Tokens are the building blocks of Natural Language. Tokenization is a way of separating a piece of text into smaller units called tokens. Here, tokens can be either words, characters, or subwords. Hence, tokenization can be broadly classified into 3 types – word, character, and subword (n-gram characters) tokenization.

# What are Unigrams, Bigrams, Trigrams?

In Natural Language Processing n-gram is a contiguous sequence of n items generated from a given sample of text where the items can be characters or words and n can be any numbers like 1,2,3, etc.

An n-gram of size 1 is referred to as a **`unigram`** size 2 is a **`bigram`** size 3 is a **`trigram`**. When **`N>3`** this is usually referred to as four grams or five grams and so on.


#	How to generate n-grams from text?

In [1]:
from nltk.util import ngrams, everygrams

def ngram_convertor(sentence,n=3):
    ngram_sentence = ngrams(sentence.split(), n)
    for item in ngram_sentence:
        print(item,end=',')
    print()
        
sentence = "My Name is Sagar Pahariya"
print('Unigram')
ngram_convertor(sentence,1)
print('\n')
print('Bigram')
ngram_convertor(sentence,2)
print('\n')
print('Trigram')
ngram_convertor(sentence,3)
print('\n')
print('Everygram')
print(list(everygrams(sentence.split())))

Unigram
('My',),('Name',),('is',),('Sagar',),('Pahariya',),


Bigram
('My', 'Name'),('Name', 'is'),('is', 'Sagar'),('Sagar', 'Pahariya'),


Trigram
('My', 'Name', 'is'),('Name', 'is', 'Sagar'),('is', 'Sagar', 'Pahariya'),


Everygram
[('My',), ('My', 'Name'), ('My', 'Name', 'is'), ('My', 'Name', 'is', 'Sagar'), ('My', 'Name', 'is', 'Sagar', 'Pahariya'), ('Name',), ('Name', 'is'), ('Name', 'is', 'Sagar'), ('Name', 'is', 'Sagar', 'Pahariya'), ('is',), ('is', 'Sagar'), ('is', 'Sagar', 'Pahariya'), ('Sagar',), ('Sagar', 'Pahariya'), ('Pahariya',)]


#	Explain Lemmatization ?

Lemmatization is unlike Stemming, reduces the inflected words properly ensuring that the root word belongs to the language. In Lemmatization root word is called Lemma. A lemma (plural lemmas or lemmata) is the canonical form, dictionary form, or citation form of a set of words.

#	Explain Stemming ?

Stemming is the process of reducing a word to its word stem that affixes to suffixes and prefixes or to the roots of words known as a lemma. Stemming is important in natural language understanding (NLU) and natural language processing (NLP).

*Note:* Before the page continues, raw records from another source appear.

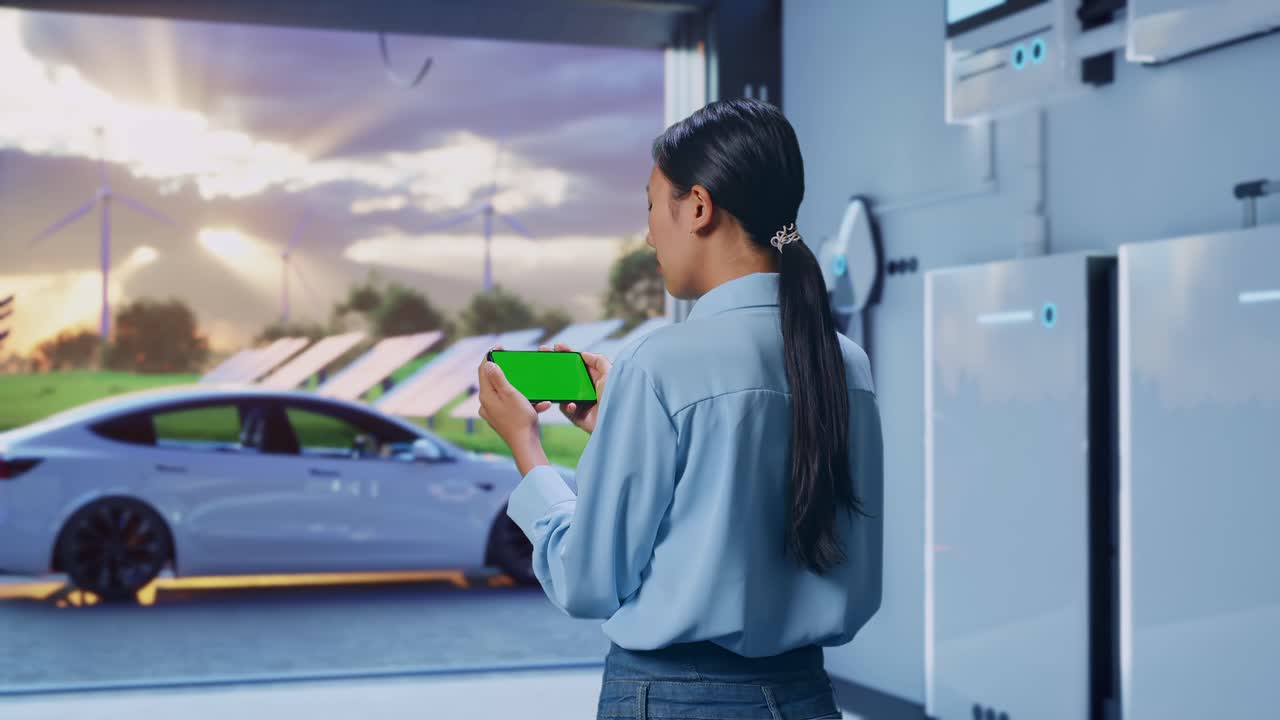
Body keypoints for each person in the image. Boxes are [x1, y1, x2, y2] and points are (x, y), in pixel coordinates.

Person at [477, 98, 884, 720]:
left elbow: (588, 582)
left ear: (697, 207)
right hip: (804, 697)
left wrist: (526, 451)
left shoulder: (661, 363)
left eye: (650, 204)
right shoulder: (845, 362)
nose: (647, 233)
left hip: (673, 699)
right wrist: (621, 417)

# Explain Part-of-speech (POS) tagging ?

Part-of-speech (POS) tagging may be defined as the process of converting a sentence in the form of a list of words, into a list of tuples. Here, the tuples are in the form of (word, tag). We can also call POS tagging a process of assigning one of the parts of speech to the given word.

#	Explain Chunking or shallow parsing  ?

Chunking is somewhere between part of speech (POS) tagging and full language parsing, hence the name shallow parsing. 

**Chunking:**
![image-3.png](attachment:image-3.png)

#	Explain Noun Phrase (NP) chunking ?

Text chunking is dividing sentences into non-overlapping phrases. Noun phrase chunking deals with extracting the noun phrases from a sentence. While NP chunking is much simpler than parsing, it is still a challenging task to build a accurate and very efficient NP chunker. The importance of NP chunking derives from the fact that it is used in many applications.

# Explain Named Entity Recognition ?

 Named entity recognition (NER) — sometimes referred to as entity chunking, extraction, or identification — is the task of identifying and categorizing key information (entities) in text. An entity can be any word or series of words that consistently refers to the same thing. Every detected entity is classified into a predetermined category. For example, an NER machine learning (ML) model might detect the word “super.AI” in a text and classify it as a “Company”.

NER is a form of natural language processing (NLP), a subfield of artificial intelligence. NLP is concerned with computers processing and analyzing natural language, i.e., any language that has developed naturally, rather than artificially, such as with computer coding languages.